◆ **YOUR GOAL**
Copy the data exactly; pictures stay out of the copy.

◆ **Source texts of formatted documents**

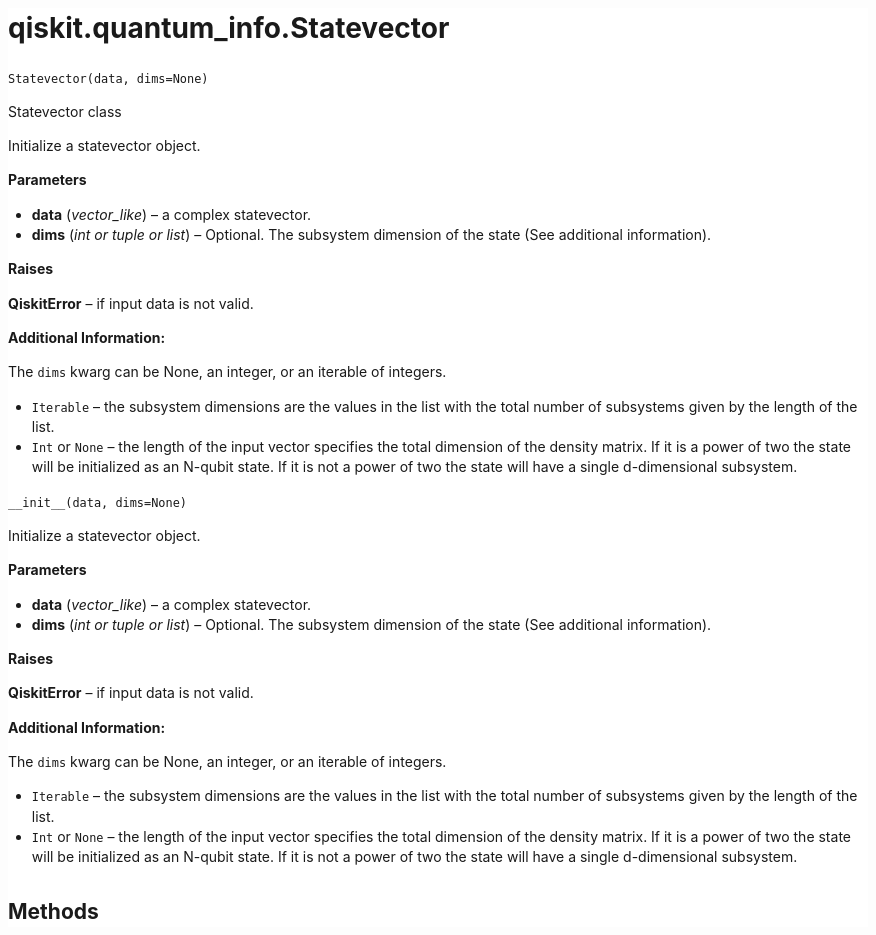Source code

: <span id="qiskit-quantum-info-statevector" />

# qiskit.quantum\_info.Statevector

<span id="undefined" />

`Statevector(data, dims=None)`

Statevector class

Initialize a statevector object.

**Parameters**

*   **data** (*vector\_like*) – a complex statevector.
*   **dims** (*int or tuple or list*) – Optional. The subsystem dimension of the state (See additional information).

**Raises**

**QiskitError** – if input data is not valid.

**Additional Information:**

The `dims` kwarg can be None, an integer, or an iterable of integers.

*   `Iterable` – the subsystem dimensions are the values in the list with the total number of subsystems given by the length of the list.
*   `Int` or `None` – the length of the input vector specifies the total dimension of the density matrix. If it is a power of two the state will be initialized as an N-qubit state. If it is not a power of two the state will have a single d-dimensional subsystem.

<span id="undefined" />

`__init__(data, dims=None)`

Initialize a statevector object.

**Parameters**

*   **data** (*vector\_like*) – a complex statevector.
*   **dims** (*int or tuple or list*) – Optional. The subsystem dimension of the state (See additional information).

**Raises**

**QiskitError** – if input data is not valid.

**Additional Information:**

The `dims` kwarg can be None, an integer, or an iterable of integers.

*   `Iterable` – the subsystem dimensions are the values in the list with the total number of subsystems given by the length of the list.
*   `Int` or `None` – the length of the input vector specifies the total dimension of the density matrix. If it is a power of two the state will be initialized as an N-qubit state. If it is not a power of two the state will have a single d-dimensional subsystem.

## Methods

◆ **EXERCISE RESULT**
Source code

: <span id="qiskit-quantum-info-statevector" />

# qiskit.quantum\_info.Statevector

<span id="undefined" />

`Statevector(data, dims=None)`

Statevector class

Initialize a statevector object.

**Parameters**

*   **data** (*vector\_like*) – a complex statevector.
*   **dims** (*int or tuple or list*) – Optional. The subsystem dimension of the state (See additional information).

**Raises**

**QiskitError** – if input data is not valid.

**Additional Information:**

The `dims` kwarg can be None, an integer, or an iterable of integers.

*   `Iterable` – the subsystem dimensions are the values in the list with the total number of subsystems given by the length of the list.
*   `Int` or `None` – the length of the input vector specifies the total dimension of the density matrix. If it is a power of two the state will be initialized as an N-qubit state. If it is not a power of two the state will have a single d-dimensional subsystem.

<span id="undefined" />

`__init__(data, dims=None)`

Initialize a statevector object.

**Parameters**

*   **data** (*vector\_like*) – a complex statevector.
*   **dims** (*int or tuple or list*) – Optional. The subsystem dimension of the state (See additional information).

**Raises**

**QiskitError** – if input data is not valid.

**Additional Information:**

The `dims` kwarg can be None, an integer, or an iterable of integers.

*   `Iterable` – the subsystem dimensions are the values in the list with the total number of subsystems given by the length of the list.
*   `Int` or `None` – the length of the input vector specifies the total dimension of the density matrix. If it is a power of two the state will be initialized as an N-qubit state. If it is not a power of two the state will have a single d-dimensional subsystem.

## Methods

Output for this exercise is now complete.